动物造模,慢性酒精中毒性脑损伤 zi-bio 2024-02-27 365

　　Objective: To establish an effective and stable mouse model of chronic alcoholic brain injury.

　　Method: Forty C57BL/6J mice were randomly divided into a control group and a model group. In the model group, in addition to adding 5% (v/v) alcohol to the basic drinking water, 28% (v/v) alcohol was also orally administered. The dosage of the orally administered mice increased gradually in the first two weeks (from 0 to 6 g/kg body weight), and remained at 6 g/kg body weight for the next four weeks. The control group was orally administered an equal amount of physiological saline without adding alcohol to the drinking water. After the experiment, cognitive function and motor ability of mice were measured through behavioral experiments, and morphological changes in mouse brain tissue were detected through tissue pathological staining.

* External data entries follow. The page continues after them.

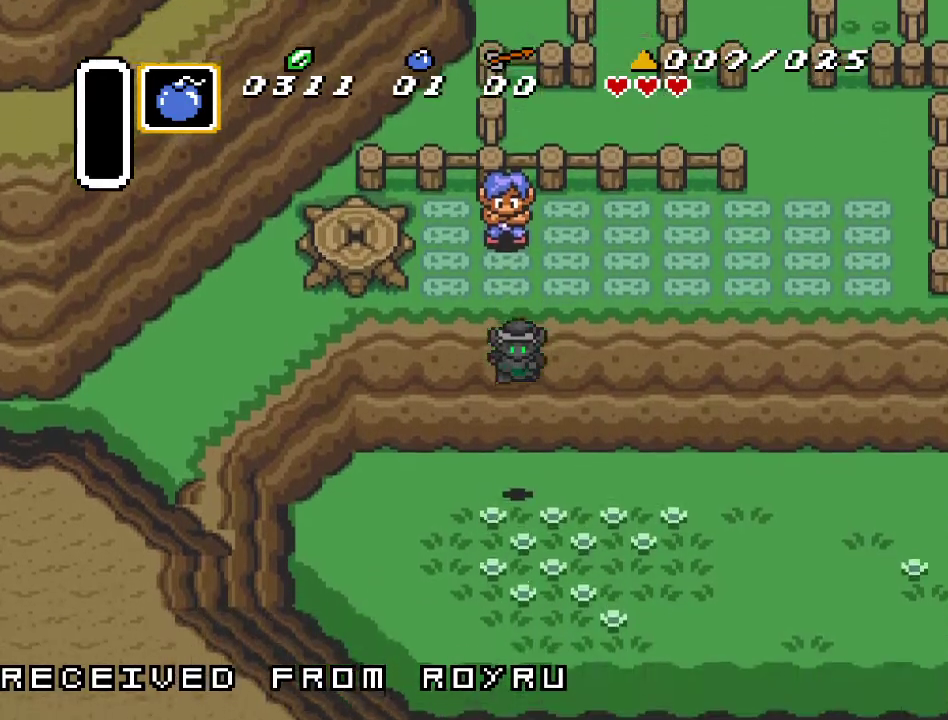
{"buttons": ["DPAD_RIGHT"], "events": [[250, "DPAD_DOWN", "down"], [283, "DPAD_DOWN", "up"]]}
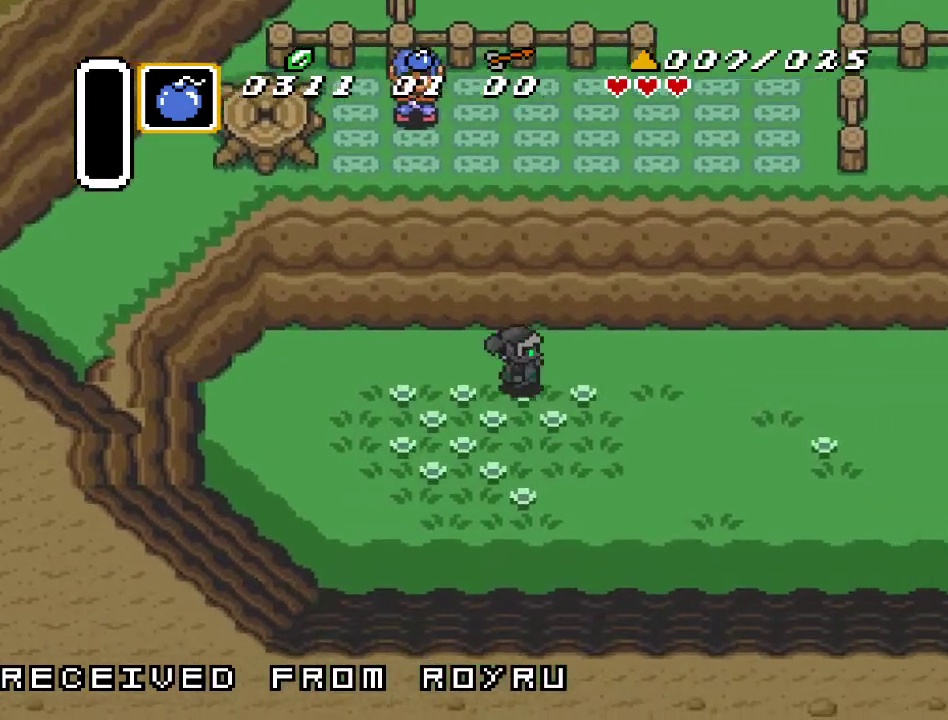
{"buttons": ["DPAD_DOWN", "DPAD_RIGHT"], "events": [[117, "DPAD_DOWN", "down"]]}
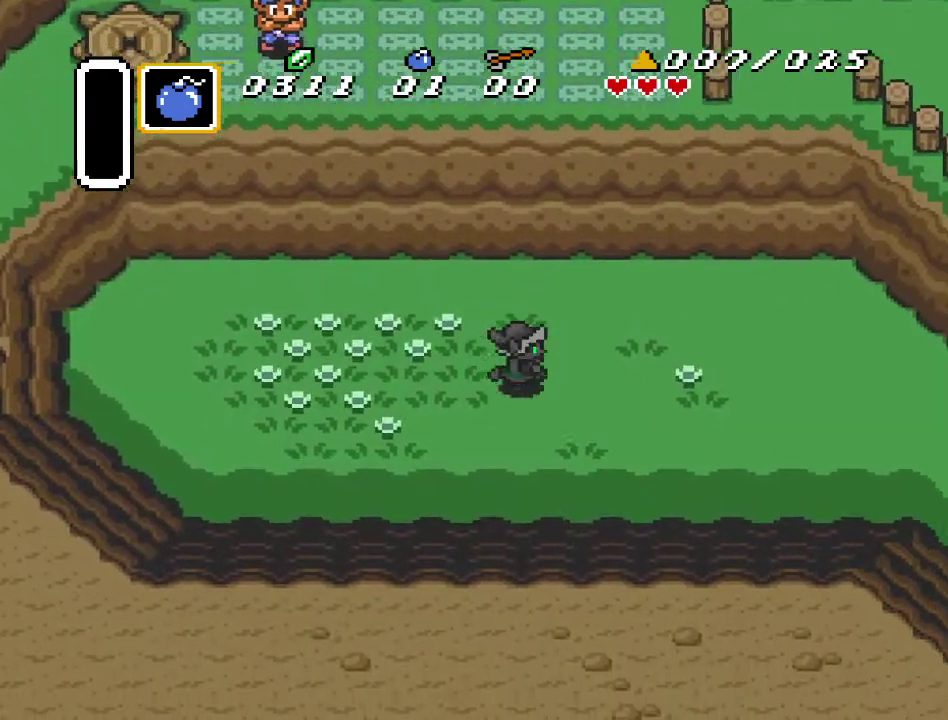
{"buttons": ["DPAD_RIGHT"], "events": [[33, "DPAD_DOWN", "up"]]}
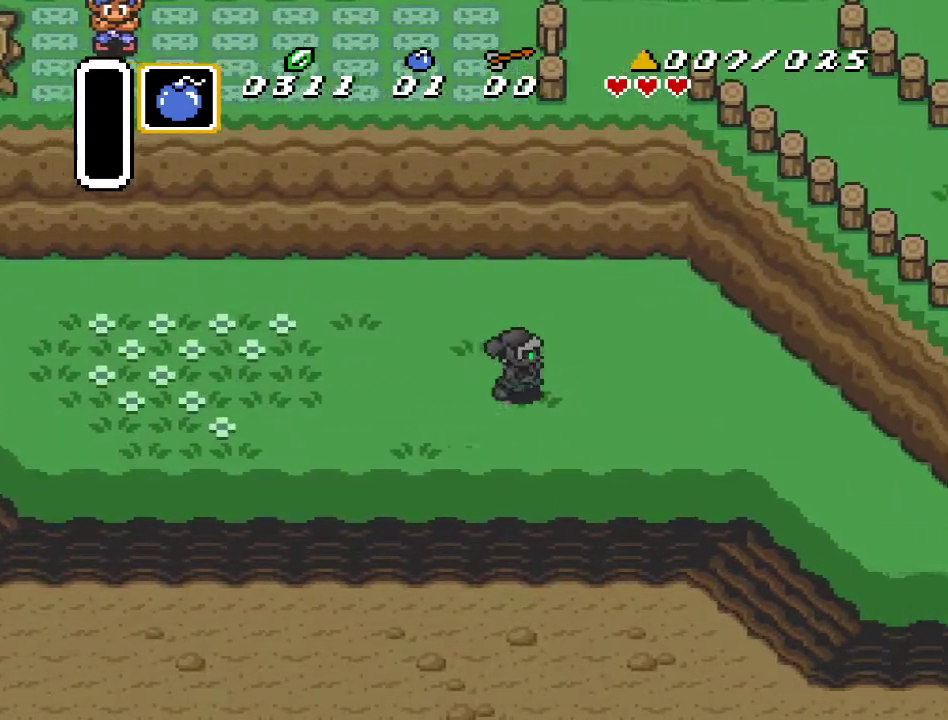
{"buttons": ["DPAD_DOWN", "DPAD_RIGHT"], "events": [[217, "DPAD_DOWN", "down"]]}
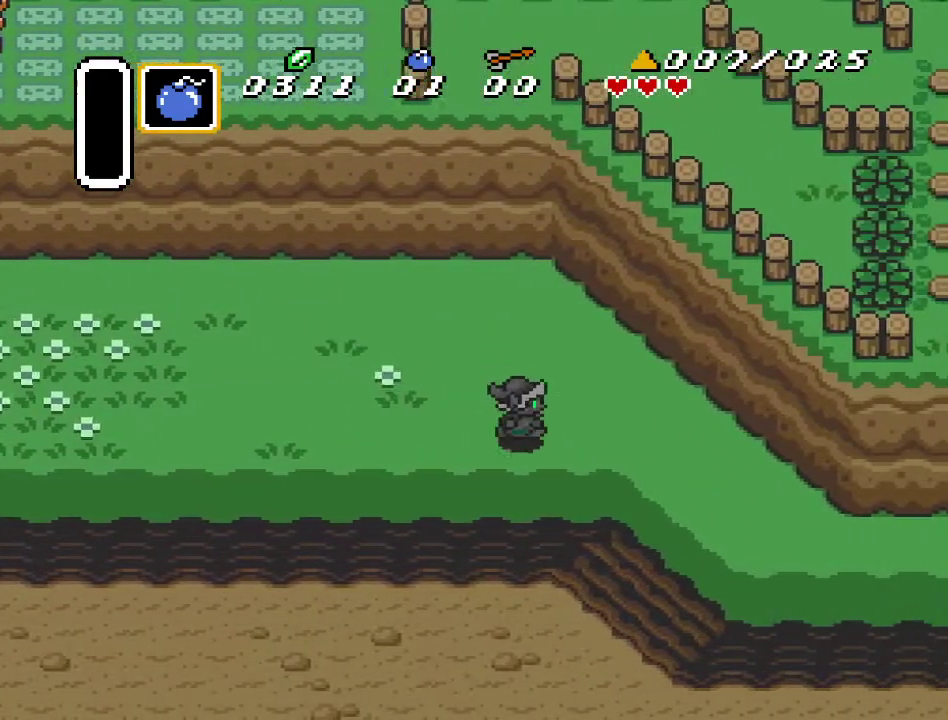
{"buttons": ["A"], "events": [[150, "DPAD_DOWN", "up"], [250, "A", "down"], [433, "DPAD_RIGHT", "up"]]}
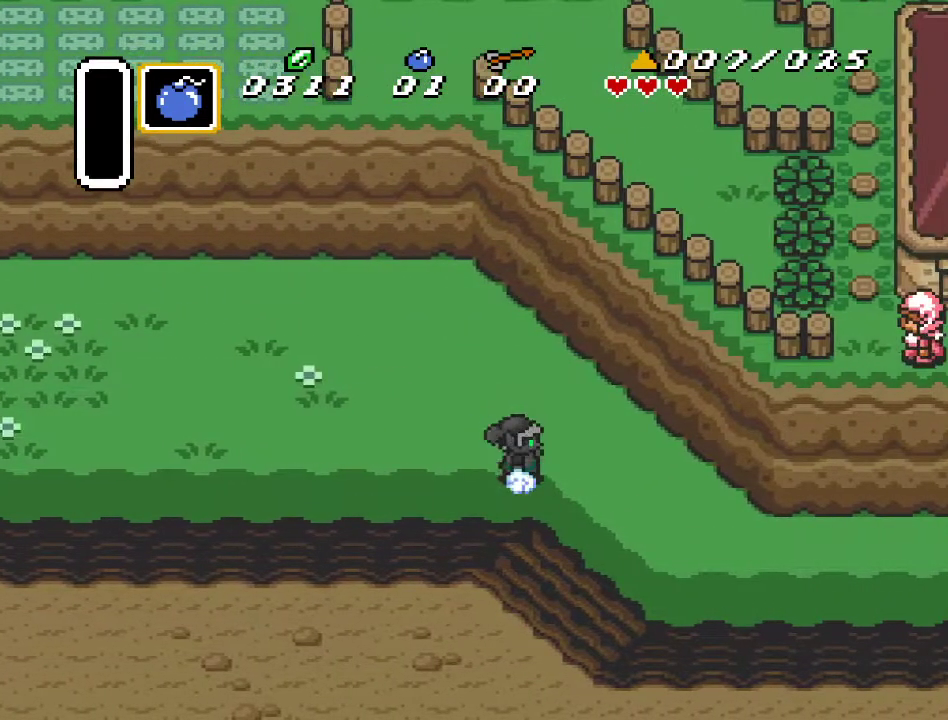
{"buttons": ["A"], "events": []}
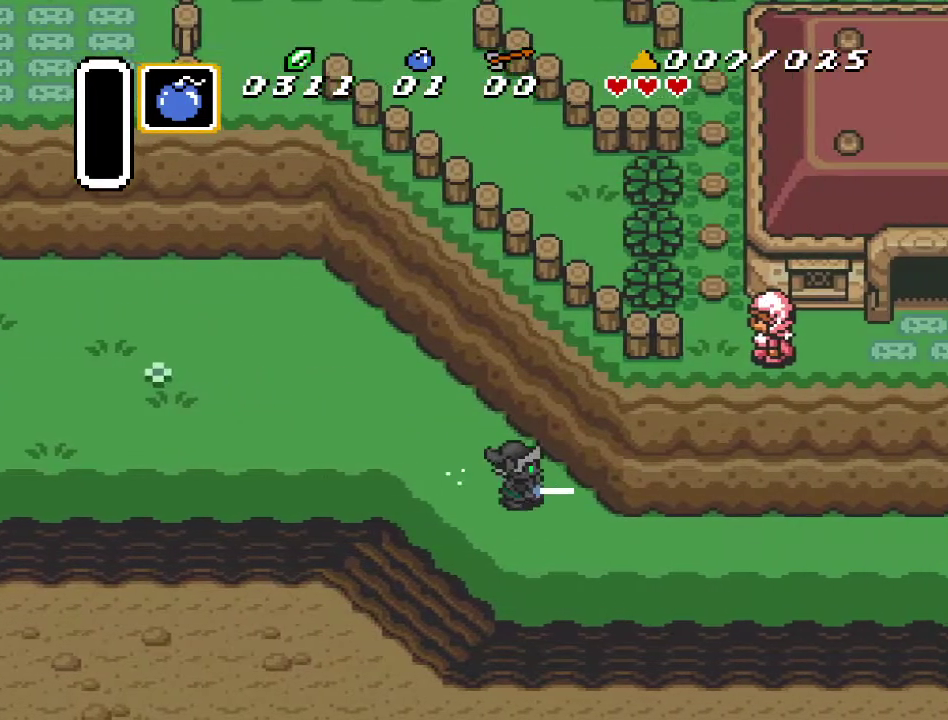
{"buttons": [], "events": [[250, "A", "up"]]}
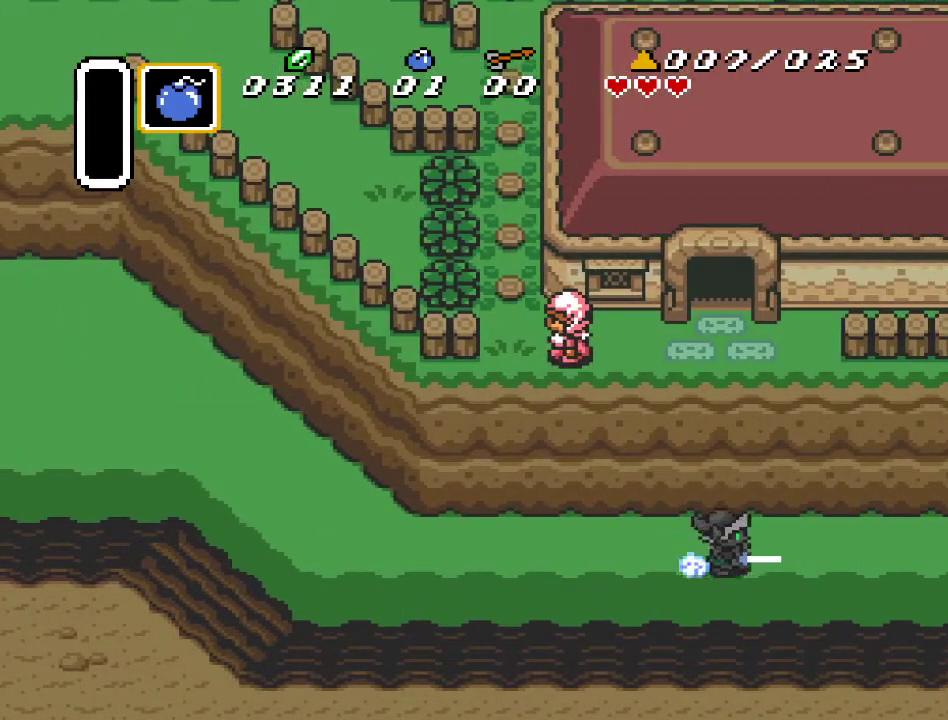
{"buttons": [], "events": []}
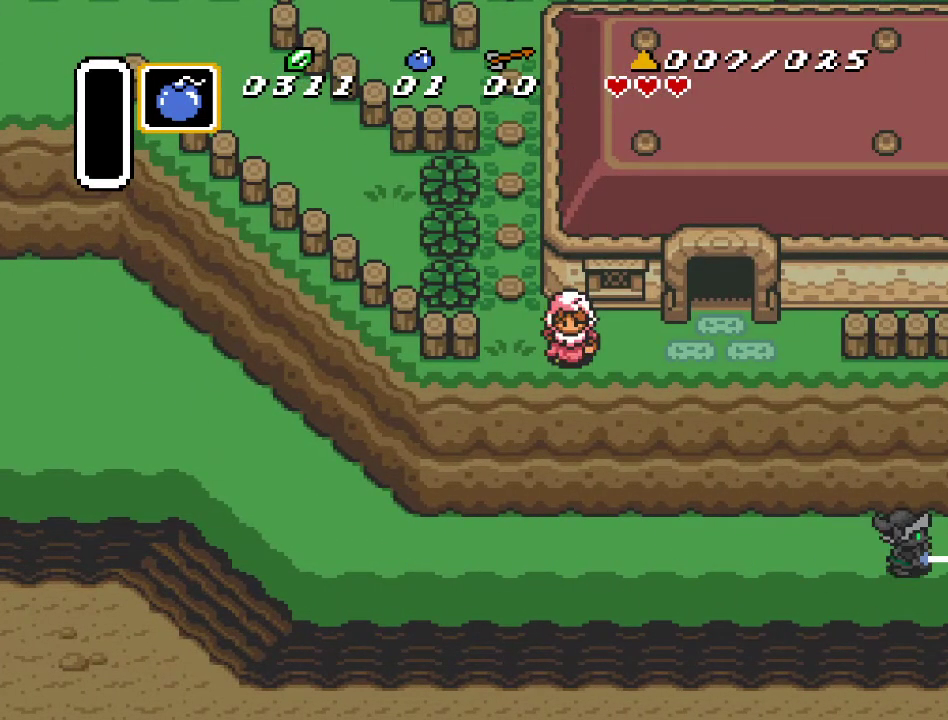
{"buttons": [], "events": []}
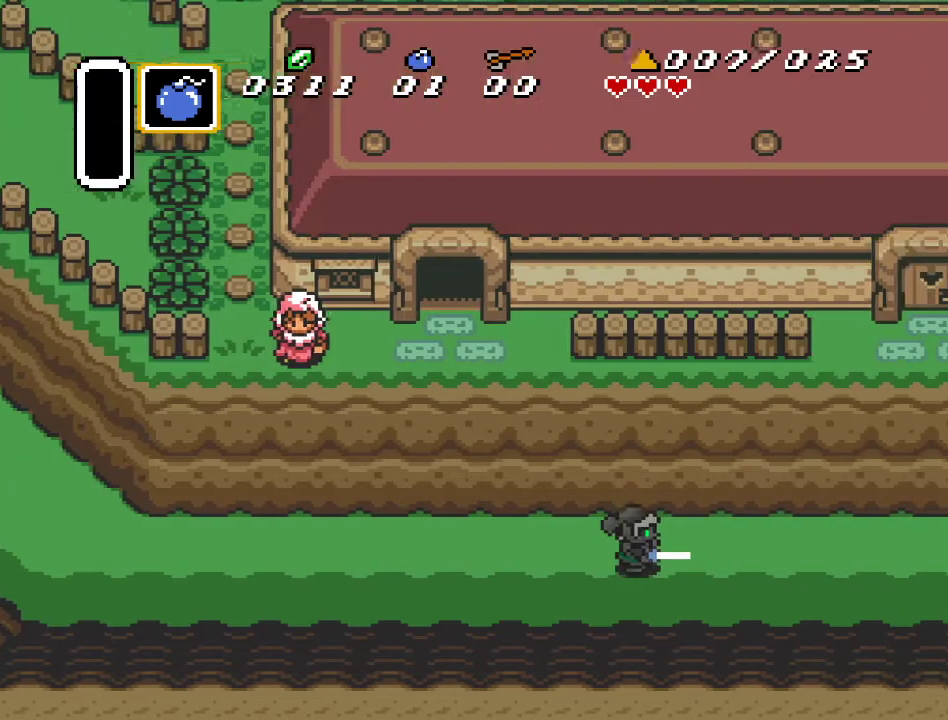
{"buttons": ["DPAD_RIGHT"], "events": [[250, "DPAD_RIGHT", "down"]]}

　　Compared with the control group, the model group mice showed cognitive and motor dysfunction in behavioral experiments. Pathological staining of brain tissue in the model group mice showed morphological damage and cell necrosis in the hippocampus.

　　Conclusion: The experiment effectively established a mouse model of chronic alcoholic brain injury, which can be applied to the mechanism and drug research of chronic alcoholic encephalopathy.